Attorneys representing the Center for Science in the Public Interest sued USDA’s Food Safety and Inspection Service in 2014 because the agency would not declare the most dangerous Salmonella strains as adulterants.

But after only about 60 working days, the same attorneys cited Civil Procedure Rule 41 A to get the U.S. District Court for the District of Columbia to dismiss the lawsuit “without prejudice.”

The “41 A” dismissal motion must be used quickly before defendants file any responses or motions for dismissal. It is still a bit of mystery as to why CSPI dismissed its case. It did not get FSIS to declare strains of antibiotic-resistant (ABR) Salmonella as adulterants in meat and poultry.  Nor have others who have tried.

“Ample scientific and medical research demonstrates that ABR Salmonella in meat and poultry poses grave public health dangers,” said the CSPI complaint in 2014. “However, after more than three years after CSPI’s petition, FSIS has neither granted nor denied the petition, and it has taken no action to declare ABR Salmonella as an adulterant.”

CSPI wanted “certain strains.” of ABR Salmonella declared as adulterants, including ABR Salmonella Hadar, ABR Salmonella Heidelberg, ABR Salmonella Newport, and ABR Salmonella Typhimurium.  After dropping the 2014 court challenge, CSPI filed a petition to ban ABR Salmonella only to see it denied in 2018.

The antibiotic-resistant Salmonella strains were then causing the most illnesses and deaths among meat and poultry consumers, and that continues. All of the world’s 2,650 or so Salmonella strains continue to be allowed in U.S. meat and poultry.

The latest development in this long saga, as first reported in Sunday’s Washington Post, is that food safety attorney Bill Marler wants the federal government to ban dozens of Salmonella strains from meat and poultry. Along with some victims and activist groups, he’s petitioning FSIS to ban a much longer list of Salmonella strains than was at the heart of the 2014 case from the Center for Science in the Public Interest.

Marler was a key figure in getting E. coli O157:H7 made illegal after the Jack-in-the-Box tragedy 25 years ago. He later was successful in getting six other Shiga toxin-producing E. coli strains banned.

His new targets are “the following outbreak serovars (serotypes) to be per se adulterants in meat and poultry products: Salmonella Agona, Anatum, Berta, Blockely, Braenderup, Derby, Dublin, Enteritidis, Hadar, Heidelberg, I 4,[5],12:i:-, Infantis, Javiana, Litchfield, Mbandaka, Mississippi, Montevideo, Muenchen, Newport, Oranienburg, Panama, Poona, Reading, Saintpaul, Sandiego, Schwarzengrund, Senftenberg, Stanley, Thompson, Typhi, and Typhimurium.”

Marler calls his list “Salmonella Outbreak Serotypes.”

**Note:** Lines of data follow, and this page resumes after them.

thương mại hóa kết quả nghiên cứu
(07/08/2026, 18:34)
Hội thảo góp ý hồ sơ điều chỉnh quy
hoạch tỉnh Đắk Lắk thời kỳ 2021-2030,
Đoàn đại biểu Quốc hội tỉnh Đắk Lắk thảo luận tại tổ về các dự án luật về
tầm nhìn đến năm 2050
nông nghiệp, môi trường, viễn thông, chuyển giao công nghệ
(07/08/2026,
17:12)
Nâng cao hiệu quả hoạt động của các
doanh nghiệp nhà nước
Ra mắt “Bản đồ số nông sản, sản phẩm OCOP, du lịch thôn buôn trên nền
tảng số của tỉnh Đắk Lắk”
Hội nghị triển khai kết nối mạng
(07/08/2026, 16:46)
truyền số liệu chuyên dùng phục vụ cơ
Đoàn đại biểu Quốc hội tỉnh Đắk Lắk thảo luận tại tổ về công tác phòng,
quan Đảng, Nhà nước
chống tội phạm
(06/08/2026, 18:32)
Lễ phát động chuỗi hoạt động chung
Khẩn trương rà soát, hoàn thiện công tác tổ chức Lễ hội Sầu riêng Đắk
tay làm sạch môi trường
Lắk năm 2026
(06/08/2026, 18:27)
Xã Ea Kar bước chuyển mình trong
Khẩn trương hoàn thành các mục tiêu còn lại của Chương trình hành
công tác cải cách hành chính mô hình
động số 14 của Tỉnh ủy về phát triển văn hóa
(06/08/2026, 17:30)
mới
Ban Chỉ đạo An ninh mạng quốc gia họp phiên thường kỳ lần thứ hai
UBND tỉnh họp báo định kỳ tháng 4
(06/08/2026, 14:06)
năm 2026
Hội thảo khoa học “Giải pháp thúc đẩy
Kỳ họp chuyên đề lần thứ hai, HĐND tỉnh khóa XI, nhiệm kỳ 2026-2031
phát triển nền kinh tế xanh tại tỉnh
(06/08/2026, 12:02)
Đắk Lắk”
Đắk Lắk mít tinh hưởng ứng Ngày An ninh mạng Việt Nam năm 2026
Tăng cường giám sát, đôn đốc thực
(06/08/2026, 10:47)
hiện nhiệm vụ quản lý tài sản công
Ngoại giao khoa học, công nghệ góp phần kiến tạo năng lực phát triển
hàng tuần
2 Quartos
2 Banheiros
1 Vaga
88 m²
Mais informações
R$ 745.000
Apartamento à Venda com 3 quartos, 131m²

The meat industry has a messaging problem with Salmonella. It goes from depicting Salmonella as a problem that will eventually be solved by technology to its old stand by position of blaming consumers who don’t understand how to use thorough cooking techniques to kill naturally occurring bacteria.

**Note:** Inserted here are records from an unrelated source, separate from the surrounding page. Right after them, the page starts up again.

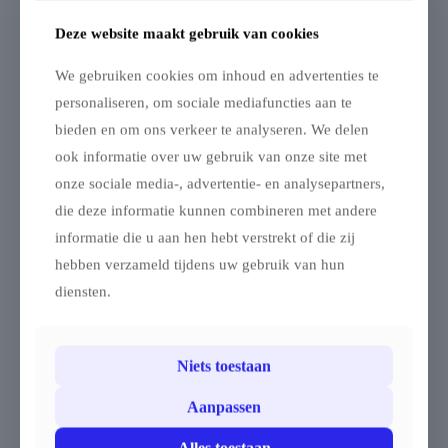
Deze website maakt gebruik van cookies
Gerelateerde producten
We gebruiken cookies om inhoud en advertenties te
personaliseren, om sociale mediafuncties aan te
bieden en om ons verkeer te analyseren. We delen
ook informatie over uw gebruik van onze site met
onze sociale media-, advertentie- en analysepartners,
die deze informatie kunnen combineren met andere
informatie die u aan hen hebt verstrekt of die zij
Complete vloer (in
Complete vloer (in
hebben verzameld tijdens uw gebruik van hun
pakket randen en
pakket randen en
hoeken inbegrepen)
hoeken inbegrepen)
diensten.
– 3×4,5m
– 3x6m
Modulaire Vloer – 3 × 4,5
Modulaire Vloer – 3 × 6 m
m – Marketbase
– Marketbase
Niets toestaan
Deze modulaire vloerset
Deze modulaire vloerset
van 3 × 4,5 m is ontworpen
van 3 × 6 m is geschikt
Aanpassen
voor professionele
voor professionele
tentconstructies,
tentconstructies,
Alles toestaan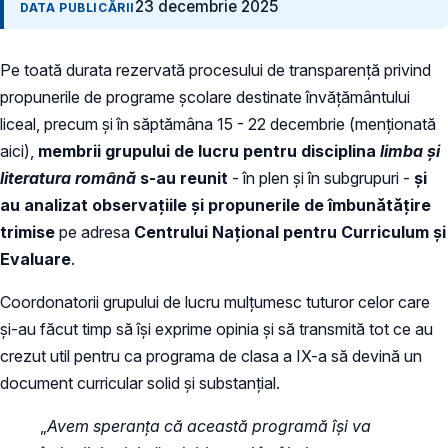
23 decembrie 2025
DATA PUBLICĂRII
Pe toată durata rezervată procesului de transparență privind
propunerile de programe școlare destinate învățământului
liceal, precum și în săptămâna 15 - 22 decembrie (menționată
aici),
membrii grupului de lucru pentru disciplina
limba și
literatura română
s-au reunit
- în plen și în subgrupuri -
și
au analizat observațiile și propunerile de îmbunătățire
trimise
pe adresa
Centrului Național pentru Curriculum și
Evaluare
.
Coordonatorii grupului de lucru mulțumesc tuturor celor care
și-au făcut timp să își exprime opinia și să transmită tot ce au
crezut util pentru ca programa de clasa a IX-a să devină un
document curricular solid și substanțial.
„
Avem speranța că această programă își va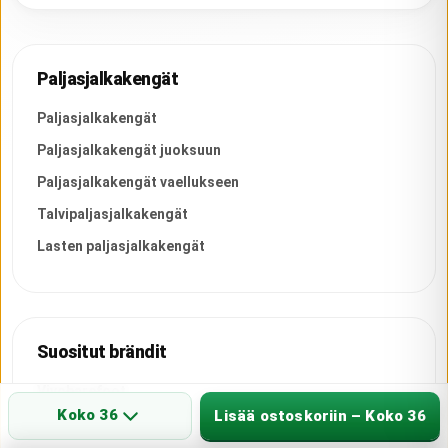
Paljasjalkakengät
Paljasjalkakengät
Paljasjalkakengät juoksuun
Paljasjalkakengät vaellukseen
Talvipaljasjalkakengät
Lasten paljasjalkakengät
Suositut brändit
Vivobarefoot
Koko 36
Lisää ostoskoriin – Koko 36
Be Lenka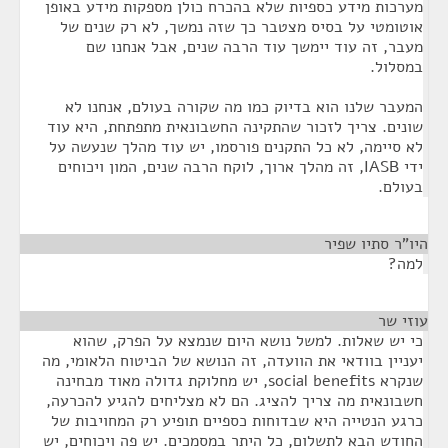
מערכות מידע כספיות שלא בהכרח כולן מספקות מידע באופן
אוטומטי על בסיס מצטבר כך שזה נמשך, לא רק שנים של
מעבר, זה עוד יימשך עוד הרבה שנים, אבל אנחנו שם
במסלול.
המעבר שלנו הוא בדיוק כמו מה שקורה בעולם, אנחנו לא
שונים. צריך לזכור שהתקינה החשבונאית מתפתחת, היא עוד
לא סיימה, לא כל התקנים פורסמו, יש עוד מהלך שנעשה על
ידי IASB, זה מהלך ארוך, לוקח הרבה שנים, המון ויכוחים
בעולם.
היו"ר סתיו שפיר
¶
למה?
עוזי שר
¶
כי יש שאלות. למשל נושא היום שנמצא על הפרק, שהוא
יעניין בוודאי את הוועדה, זה הנושא של הביטוח הלאומי, מה
שנקרא social benefits, יש מחלוקת גדולה מאוד מבחינה
חשבונאית מה צריך להציג. הם לא מצליחים להגיע להכרעה,
כרגע הנטייה היא שבדוחות כספיים תופיע רק המחויבות של
החודש הבא לתשלום, כל היתר במסמכים. יש פה ויכוחים, יש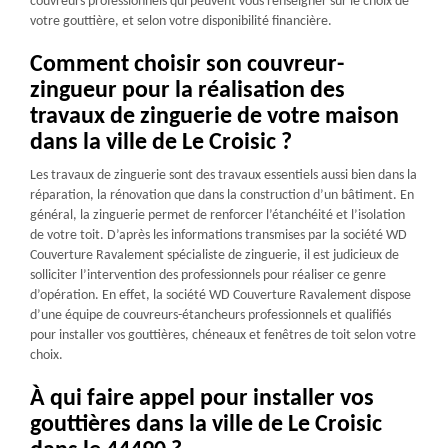
couvreurs professionnels qui peuvent vous renseigner sur le choix de
votre gouttière, et selon votre disponibilité financière.
Comment choisir son couvreur-
zingueur pour la réalisation des
travaux de zinguerie de votre maison
dans la ville de Le Croisic ?
Les travaux de zinguerie sont des travaux essentiels aussi bien dans la
réparation, la rénovation que dans la construction d’un bâtiment. En
général, la zinguerie permet de renforcer l’étanchéité et l’isolation
de votre toit. D’après les informations transmises par la société WD
Couverture Ravalement spécialiste de zinguerie, il est judicieux de
solliciter l’intervention des professionnels pour réaliser ce genre
d’opération. En effet, la société WD Couverture Ravalement dispose
d’une équipe de couvreurs-étancheurs professionnels et qualifiés
pour installer vos gouttières, chéneaux et fenêtres de toit selon votre
choix.
À qui faire appel pour installer vos
gouttières dans la ville de Le Croisic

Neither FSIS nor the meat industry have yet responded to Marler’s 62-page petition.

About 1.35 million infections, 26,500 hospital admissions, and 420 deaths occur annually due to Salmonella, according to the federal Centers for Disease Control and Prevention (CDC).

Richard Raymond, USDA’s Under Secretary for Food Safety for President George W.Bush, told the Washington Post that “the contamination rate with chickens is a particular embarrassment.”

The Marler petition says the 10 most prevalent Salmonella serotypes are responsible for 59 percent of all NTS-associated human illnesses. Forty-one percent of Salmonella-related human disease is caused by the top three serovars.

“Accordingly, the petitioners urge the administration of FSIS to issue an interpretive rule declaring Outbreak Serotypes of Salmonella adulterants within the meanings of the FMIA and PPIA, ” the petition says. “By banning recurring serotypes in meat and poultry products, FSIS will take a significant leap forward in ensuring the safety of American consumers. As the burden of Salmonella infection within the U.S. steadily increases, immediate action on this issue is critical.”

Rick Schiller, Steven Romes, the Porter Family, Food & Water Watch, Consumer Federation of America, and Consumer Reports are among the Marler petitioners.   Marler is managing partner of the Seattle-based food safety law firm of Marler Clark and publisher of Food Safety News.